*INSTRUCTIONS TO FOLLOW*.
Exclude the pictures, and otherwise reproduce the data in full.

*WORKING DATA*.
════════
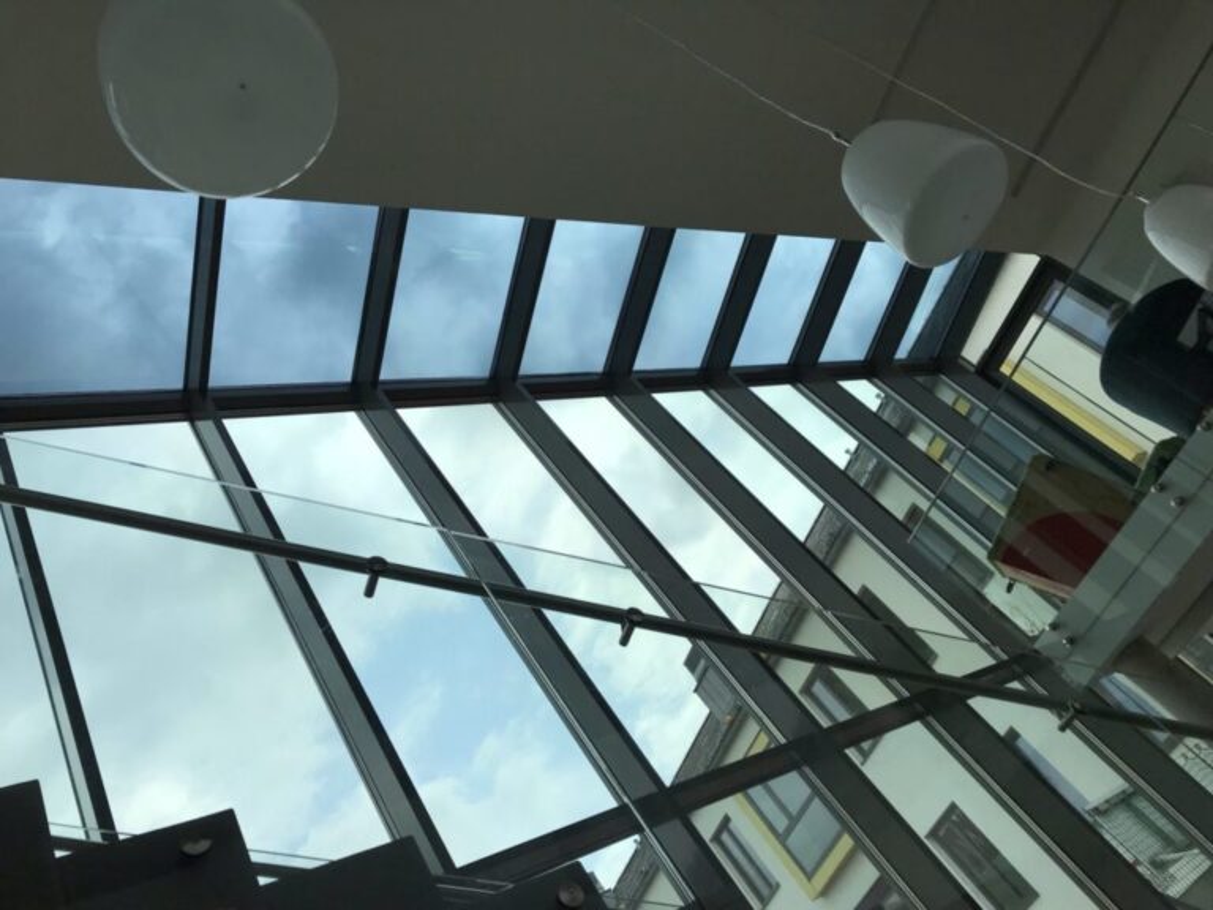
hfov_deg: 63.4
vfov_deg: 49.7
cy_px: 455
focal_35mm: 28
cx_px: 606
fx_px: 981
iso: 20
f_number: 1.8
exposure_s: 1/2907
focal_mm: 3.99
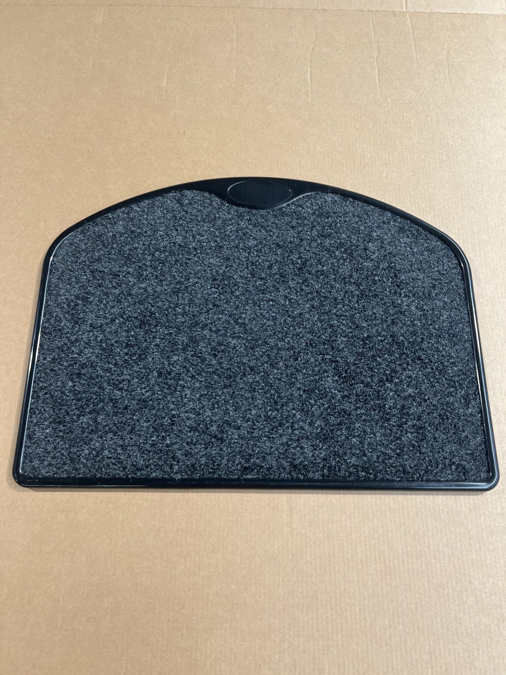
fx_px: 507
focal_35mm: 26
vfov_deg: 67.3
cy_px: 338
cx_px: 253
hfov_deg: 53.1
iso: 100
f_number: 1.5
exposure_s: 1/121
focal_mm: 5.7
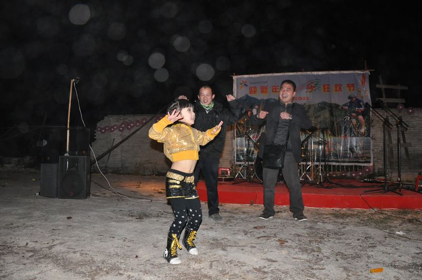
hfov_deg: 67.5
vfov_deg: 47.8
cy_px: 140
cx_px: 211
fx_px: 316
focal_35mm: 27
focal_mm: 18
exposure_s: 1/60
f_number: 3.5
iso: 800
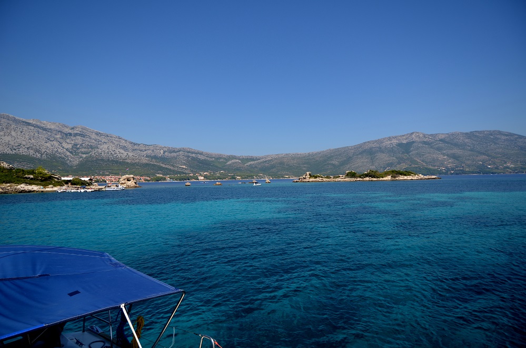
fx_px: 262
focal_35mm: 18
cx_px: 263
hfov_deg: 90.1
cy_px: 174
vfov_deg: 67.1
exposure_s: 1/1250
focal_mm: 12
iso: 125
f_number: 4
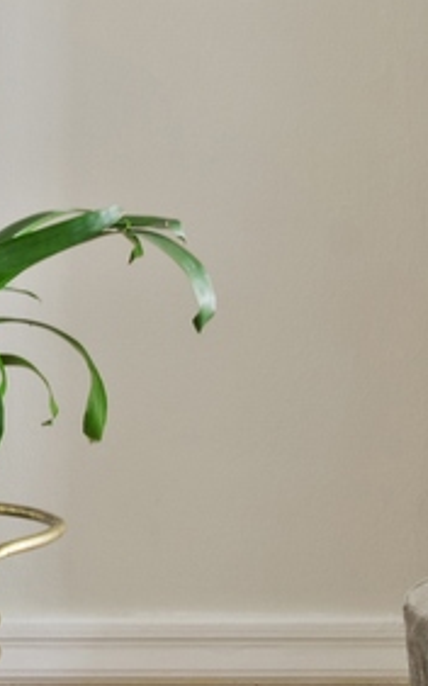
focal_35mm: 187
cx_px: -1218
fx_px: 3494
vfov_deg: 11.2
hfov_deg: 6.0
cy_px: 192
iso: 400
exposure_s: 1/1.67
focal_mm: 32
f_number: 8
════════
*EXERCISE RESULT*.
hfov_deg: 63.4
vfov_deg: 49.7
cy_px: 455
focal_35mm: 28
cx_px: 606
fx_px: 981
iso: 20
f_number: 1.8
exposure_s: 1/2907
focal_mm: 3.99
fx_px: 507
focal_35mm: 26
vfov_deg: 67.3
cy_px: 338
cx_px: 253
hfov_deg: 53.1
iso: 100
f_number: 1.5
exposure_s: 1/121
focal_mm: 5.7
hfov_deg: 67.5
vfov_deg: 47.8
cy_px: 140
cx_px: 211
fx_px: 316
focal_35mm: 27
focal_mm: 18
exposure_s: 1/60
f_number: 3.5
iso: 800
fx_px: 262
focal_35mm: 18
cx_px: 263
hfov_deg: 90.1
cy_px: 174
vfov_deg: 67.1
exposure_s: 1/1250
focal_mm: 12
iso: 125
f_number: 4
focal_35mm: 187
cx_px: -1218
fx_px: 3494
vfov_deg: 11.2
hfov_deg: 6.0
cy_px: 192
iso: 400
exposure_s: 1/1.67
focal_mm: 32
f_number: 8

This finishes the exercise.